Devant le rejet public, le docteur Dubois rationalise son indifférence en invoquant sa connaissance de la fragilité humaine, tirée de son contact quotidien avec la maladie: «On ne peut avoir des droits sur un être qu’on ne peut empêcher de mourir.» Il reste l’allié de Madeleine contre l’absurde cruauté du destin. Mais, loin d’une généreuse pitié, cette compassion pour sa femme lui permet simplement de rester passivement spectateur de son exclusion. Quand, à la fin du roman, il déclare: «Je resterai. Je resterai contre toute la ville. Je les forcerai à m’aimer», il compte sur le temps, son projet n’a de sens que dans une durée bâtie sur une relation paradoxale avec ce qui a précédé — avec sa femme qui vient de se suicider. C’est par fidélité à Madeleine qu’Alain Dubois demeure à Macklin, mais cette fidélité masque une trahison puisque le projet d’attendre, de construire la durée entre en contradiction totale avec ce qui constitue le personnage de Madeleine: l’inscription dans le moment présent, le désir fou et la recherche d’instants fulgurants où le temps s’abolit.
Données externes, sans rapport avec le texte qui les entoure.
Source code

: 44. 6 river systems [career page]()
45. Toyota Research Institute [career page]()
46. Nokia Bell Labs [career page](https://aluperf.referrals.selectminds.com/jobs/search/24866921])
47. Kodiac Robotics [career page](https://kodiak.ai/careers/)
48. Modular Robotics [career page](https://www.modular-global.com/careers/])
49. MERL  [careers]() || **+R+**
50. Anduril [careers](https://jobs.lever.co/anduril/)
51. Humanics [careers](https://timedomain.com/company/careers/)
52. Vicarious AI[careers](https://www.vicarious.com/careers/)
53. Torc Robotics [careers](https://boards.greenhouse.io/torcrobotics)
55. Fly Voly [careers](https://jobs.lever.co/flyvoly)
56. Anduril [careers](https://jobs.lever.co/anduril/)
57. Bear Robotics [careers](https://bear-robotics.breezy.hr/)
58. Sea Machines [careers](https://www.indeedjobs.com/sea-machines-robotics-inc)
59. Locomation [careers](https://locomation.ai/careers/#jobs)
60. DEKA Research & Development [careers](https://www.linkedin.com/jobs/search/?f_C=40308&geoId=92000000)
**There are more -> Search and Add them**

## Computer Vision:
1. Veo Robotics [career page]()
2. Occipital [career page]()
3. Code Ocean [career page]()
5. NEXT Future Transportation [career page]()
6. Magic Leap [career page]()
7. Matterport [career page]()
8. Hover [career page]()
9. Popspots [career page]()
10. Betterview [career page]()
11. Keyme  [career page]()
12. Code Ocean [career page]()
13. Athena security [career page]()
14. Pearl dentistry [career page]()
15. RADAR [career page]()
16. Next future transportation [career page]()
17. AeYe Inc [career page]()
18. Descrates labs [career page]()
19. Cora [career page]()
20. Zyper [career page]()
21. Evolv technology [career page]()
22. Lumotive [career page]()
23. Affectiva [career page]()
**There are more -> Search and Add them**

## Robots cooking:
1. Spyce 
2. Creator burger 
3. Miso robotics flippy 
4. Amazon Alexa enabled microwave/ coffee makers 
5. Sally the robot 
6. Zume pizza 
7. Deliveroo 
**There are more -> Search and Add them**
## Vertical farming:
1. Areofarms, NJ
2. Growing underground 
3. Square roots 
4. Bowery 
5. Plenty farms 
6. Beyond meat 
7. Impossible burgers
Alain Dubois, en transformant son échec individuel en désir de sauver la collectivité tout entière, poursuit ainsi un rêve valorisant et idéalise ce sentiment de pitié qui devient à ses yeux l’autre face d’un amour manqué.
La surabondance thématique du regard, notamment, a permis de parler d’une influence sartrienne, en réalité beaucoup moins importante que celle de Camus. Le fatalisme, étranger aux positions de Sartre, imprègne tous les romans d’André Langevin. Aucun volontarisme chez le personnage d’Alain Dubois, dérisoire marionnette vouée au malheur. La banalité quotidienne de l’existence qui écrase les personnages renvoie aux interrogations sur le sens de la condition humaine. L’histoire de Poussière sur la ville est imprégnée de la quête d’un bonheur qui n’a jamais existé pour Alain et Madeleine et démontre que Dieu est mort, ou n’est peut-être qu’un Dieu méchant avec lequel Alain Dubois entame un duel à la fin du roman: «Dieu et moi, nous ne sommes pas quittes encore. Et peut-être avons-nous les mêmes armes: l’amour et la pitié.»